§ **Exercises**:
a – In the passage on cathepsin D in insect metamorphosis, in which tissue of baculovirus-infected B. mori larvae was BmCatD highly induced?
b – Pick up the passage on cathepsin D in insect metamorphosis after its final sentence and continue it.

BEGIN Excerpted passage

Functional role of aspartic proteinase cathepsin D in insect metamorphosis
- Zhong Zheng Gui†1,
- Kwang Sik Lee†1,
- Bo Yeon Kim1,
- Yong Soo Choi1,
- Ya Dong Wei1,
- Young Moo Choo1,
- Pil Don Kang2,
- Hyung Joo Yoon2,
- Iksoo Kim3,
- Yeon Ho Je4,
- Sook Jae Seo5,
- Sang Mong Lee6,
- Xijie Guo7,
- Hung Dae Sohn1 and
- Byung Rae Jin1Email author
© Gui et al; licensee BioMed Central Ltd. 2006
Received: 08 August 2006
Accepted: 25 October 2006
Published: 25 October 2006
Metamorphosis is a complex, highly conserved and strictly regulated development process that involves the programmed cell death of obsolete larval organs. Here we show a novel functional role for the aspartic proteinase cathepsin D during insect metamorphosis.
Cathepsin D of the silkworm Bombyx mori (BmCatD) was ecdysone-induced, differentially and spatially expressed in the larval fat body of the final instar and in the larval gut of pupal stage, and its expression led to programmed cell death. Furthermore, BmCatD was highly induced in the fat body of baculovirus-infected B. mori larvae, suggesting that this gene is involved in the induction of metamorphosis of host insects infected with baculovirus. RNA interference (RNAi)-mediated BmCatD knock-down inhibited programmed cell death of the larval fat body, resulting in the arrest of larval-pupal transformation. BmCatD RNAi also inhibited the programmed cell death of larval gut during pupal stage.
Based on these results, we concluded that BmCatD is critically involved in the programmed cell death of the larval fat body and larval gut in silkworm metamorphosis.

END Excerpted passage
BEGIN Given records

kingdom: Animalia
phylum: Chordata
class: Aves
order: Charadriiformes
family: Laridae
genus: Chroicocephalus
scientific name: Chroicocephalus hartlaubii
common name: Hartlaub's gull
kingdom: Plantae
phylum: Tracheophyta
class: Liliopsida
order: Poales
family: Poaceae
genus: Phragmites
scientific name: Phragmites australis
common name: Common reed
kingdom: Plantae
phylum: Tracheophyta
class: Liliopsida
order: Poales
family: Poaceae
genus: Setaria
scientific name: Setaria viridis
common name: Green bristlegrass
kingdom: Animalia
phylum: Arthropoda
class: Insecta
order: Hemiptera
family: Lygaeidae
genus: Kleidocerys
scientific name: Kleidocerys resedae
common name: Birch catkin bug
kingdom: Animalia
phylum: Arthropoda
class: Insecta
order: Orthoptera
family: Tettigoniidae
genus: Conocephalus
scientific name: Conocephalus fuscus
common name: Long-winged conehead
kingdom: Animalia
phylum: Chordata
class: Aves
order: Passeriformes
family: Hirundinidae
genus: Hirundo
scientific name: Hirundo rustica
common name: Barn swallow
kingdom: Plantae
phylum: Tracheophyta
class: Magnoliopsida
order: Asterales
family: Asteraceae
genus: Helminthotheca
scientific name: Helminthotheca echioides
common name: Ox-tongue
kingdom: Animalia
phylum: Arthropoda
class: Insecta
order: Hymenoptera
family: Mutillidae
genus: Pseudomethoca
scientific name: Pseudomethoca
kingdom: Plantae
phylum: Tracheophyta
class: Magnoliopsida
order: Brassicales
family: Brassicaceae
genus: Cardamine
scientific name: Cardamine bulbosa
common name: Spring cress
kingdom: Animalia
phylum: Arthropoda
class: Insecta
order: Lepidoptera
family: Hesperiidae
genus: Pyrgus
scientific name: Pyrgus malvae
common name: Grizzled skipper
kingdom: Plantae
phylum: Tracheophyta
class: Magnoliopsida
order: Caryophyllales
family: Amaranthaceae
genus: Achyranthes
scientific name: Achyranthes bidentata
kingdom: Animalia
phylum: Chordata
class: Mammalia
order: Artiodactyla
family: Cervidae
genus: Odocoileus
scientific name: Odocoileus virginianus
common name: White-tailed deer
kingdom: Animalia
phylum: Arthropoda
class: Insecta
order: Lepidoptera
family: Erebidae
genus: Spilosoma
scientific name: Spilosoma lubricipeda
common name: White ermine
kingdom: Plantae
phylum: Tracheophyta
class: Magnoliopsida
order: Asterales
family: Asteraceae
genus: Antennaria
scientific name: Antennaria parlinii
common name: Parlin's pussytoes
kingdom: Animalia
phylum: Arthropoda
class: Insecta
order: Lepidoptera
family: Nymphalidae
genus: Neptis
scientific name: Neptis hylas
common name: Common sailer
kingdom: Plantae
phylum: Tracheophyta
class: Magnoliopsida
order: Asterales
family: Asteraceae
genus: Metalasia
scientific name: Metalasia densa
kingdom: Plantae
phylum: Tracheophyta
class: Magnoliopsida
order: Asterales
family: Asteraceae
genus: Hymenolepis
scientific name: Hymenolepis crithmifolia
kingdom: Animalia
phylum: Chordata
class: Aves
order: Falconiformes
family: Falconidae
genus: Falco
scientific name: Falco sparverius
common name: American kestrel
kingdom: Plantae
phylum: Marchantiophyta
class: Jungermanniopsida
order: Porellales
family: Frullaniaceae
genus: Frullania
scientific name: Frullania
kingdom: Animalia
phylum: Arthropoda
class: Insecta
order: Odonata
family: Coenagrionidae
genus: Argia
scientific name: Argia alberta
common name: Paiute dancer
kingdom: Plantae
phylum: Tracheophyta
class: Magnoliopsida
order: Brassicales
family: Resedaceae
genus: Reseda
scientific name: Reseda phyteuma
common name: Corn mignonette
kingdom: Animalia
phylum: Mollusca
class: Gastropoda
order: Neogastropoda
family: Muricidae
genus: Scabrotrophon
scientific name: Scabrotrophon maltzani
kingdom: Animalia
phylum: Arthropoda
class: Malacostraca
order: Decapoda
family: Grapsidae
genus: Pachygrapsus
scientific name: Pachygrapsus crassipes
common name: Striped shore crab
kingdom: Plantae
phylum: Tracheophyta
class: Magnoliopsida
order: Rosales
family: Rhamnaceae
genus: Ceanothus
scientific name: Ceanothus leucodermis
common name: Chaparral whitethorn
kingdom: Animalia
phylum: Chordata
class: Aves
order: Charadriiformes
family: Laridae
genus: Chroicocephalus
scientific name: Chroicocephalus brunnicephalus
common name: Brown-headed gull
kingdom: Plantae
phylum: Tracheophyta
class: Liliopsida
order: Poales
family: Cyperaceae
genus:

END Given records

§ **Task-by-task outputs**:
a – The fat body.

b –
Insect metamorphosis is a complex, highly conserved, and strictly regulated process of developmental events. Metamorphosis is triggered by the steroid hormone ecdysone in the absence of the sesquiterpenoid juvenile hormone and is carried out by self-destructive mechanisms of programmed cell death . The developmental process of different larval tissues during metamorphic transformation showed that tissues such as the silk gland and gut are completely histolyzed [2–4], while other tissues such as fat body undergo reorganization with histolysis [5, 6], and predetermined imaginal tissues differentiate and grow into organs and external structures [4, 7].
The ecdysone-induced transcription factor Broad-Complex (BR-C) plays an important regulatory role in metamorphosis [8–14]. It is required for differentiation of adult structures as well as for the programmed death of obsolete larval organs during metamorphosis. The Bombyx BR-C RNAi disrupted the differentiation of adult compound eyes, legs and wings, and also perturbed the programmed cell death of larval silk glands .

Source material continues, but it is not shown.